Stadt und Montag Stiftung unterzeichnen Vereinbarung

Am Dienstag, 7. Mai 2013, unterzeichneten Dagmar Sachse, Sozialdezernentin der Stadt Oldenburg, und Barbara Brokamp, Projektbereichsleiterin Inklusion der Montag Stiftung Jugend und Gesellschaft (MJG), die Kooperationsvereinbarung „Inklusion vor Ort“. In den nächsten zweieinhalb Jahren bis November 2015 werden damit Prozessbegleiterinnen und -begleiter der MJG die Stadt auf ihrem Weg zur „Inklusiven Übermorgenstadt Oldenburg“ unterstützen.

Inklusion bedeutet Vielfalt
Grundlage für die Kooperation ist es, Inklusion als Vielfaltsansatz zu verstehen. Die Vision einer inklusiven Stadtgesellschaft geht dabei davon aus, dass alle Menschen willkommen geheißen und niemand ausgrenzt wird. „Inklusion beginnt mit einer Haltung des Respekts und der Wertschätzung gegenüber allen Menschen in ihrer Verschiedenheit, also unabhängig von persönlichen Voraussetzungen und Fähigkeiten, unabhängig vom Alter, von Behinderung, von Herkunft und sozialem Status, vom Geschlecht oder der sexuellen Orientierung“, erklärt Dagmar Sachse. „Das Projekt Inklusion vor Ort hat zum Ziel, Inklusion als übergeordnete Leitidee für werteorientiertes Denken und Handeln auf lokaler, regionaler und kommunaler Ebene zu verbreiten sowie inklusive Veränderungsprozesse vor Ort weiterzuentwickeln und zu initiieren“, beschreibt Wiebke Lawrenz, Projektleiterin der Montag Stiftung, das Vorhaben.

Praxishandbuch „Inklusion vor Ort“
Die MJG berät bei der Entwicklung und Gestaltung inklusiver Prozesse und bei der Arbeit mit dem Praxishandbuch „Inklusion vor Ort“. Im Handbuch sind neben Umsetzungshilfen und Praxisbeispielen vor allem Fragen des Kommunalen Index für Inklusion zu finden. Konkret finanziert die MJG zwölf Beratertage pro Jahr vor Ort. Diese dienen unter anderem dazu, bei der Erstellung des kommunalen Aktionsplans zu unterstützen, ein Netzwerkmanagement aufzubauen sowie die Beteiligung der Bürgerinnen und Bürger, der Initiativen und Institutionen, der Mitarbeitenden der Verwaltung und der Mitglieder des Rates zu organisieren. Auch die Begleitung der Steuerungsgruppe „Inklusive Übermorgenstadt Oldenburg“ gehört zu den Aufgaben der MJG. Vor allem die Einbeziehung der Bürgerinnen und Bürger ist den Projektpartnern hierbei besonders wichtig. „Alle Menschen sollen mit ihren Stärken und Talenten gleichberechtigt und aktiv an der Gesellschaft teilhaben können. Jede/r Einzelne ist zum Mitmachen eingeladen“, lautet eine Zielsetzung der Kooperationsvereinbarung.

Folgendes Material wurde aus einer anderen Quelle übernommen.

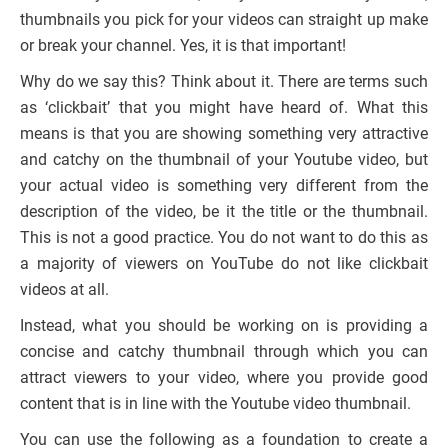
thumbnails you pick for your videos can straight up make
or break your channel. Yes, it is that important!
Why do we say this? Think about it. There are terms such
as ‘clickbait’ that you might have heard of. What this
means is that you are showing something very attractive
and catchy on the thumbnail of your Youtube video, but
your actual video is something very different from the
description of the video, be it the title or the thumbnail.
This is not a good practice. You do not want to do this as
a majority of viewers on YouTube do not like clickbait
videos at all.
Instead, what you should be working on is providing a
concise and catchy thumbnail through which you can
attract viewers to your video, where you provide good
content that is in line with the Youtube video thumbnail.
You can use the following as a foundation to create a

Deutschlandweites Netzwerk knüpfen
Darüber hinaus finden einmal im Quartal Treffen des Projektteams (MJG, Beraterinnen und Berater sowie Vertreterinnen und Vertreter der drei Partnerkommunen Oldenburg, Saarbrücken und einer noch auszuwählenden Kleinstadt) statt. Zweimal jährlich wird diese Runde um Verantwortliche und Interessierte aus den Projektkommunen erweitert. „Hier wird auch Oldenburg Gastgeber sein. Die Öffentlichkeit kann dann einen intensiven Einblick in die Zusammenarbeit nehmen“, sagt Sozialamtsleiterin Inge Voigtländer. „Inklusion lebt von Netzwerken. Durch die Montag Stiftung kann das inklusive Netzwerk auch deutschlandweit geknüpft werden“, freut sich Susanne Jungkunz von der Oldenburger Fachstelle Inklusion.

Über die Montag Stiftung Jugend und Gesellschaft
Die Montag Stiftung Jugend und Gesellschaft » ist eine unabhängige und gemeinnützige private Stiftung und seit einigen Jahren mit den beiden Projektbereichen „Inklusion und Bildungseinrichtungen“ und „Inklusion vor Ort“ Teil der Inklusionsbewegung in Deutschland. Mit der Übersetzung und Anpassung des Kommunalen Index für Inklusion auf deutsche Verhältnisse haben sie einen Standard gesetzt, der mit dem im November 2011 veröffentlichten Praxishandbuch „Inklusion vor Ort“ weite Verbreitung gefunden hat.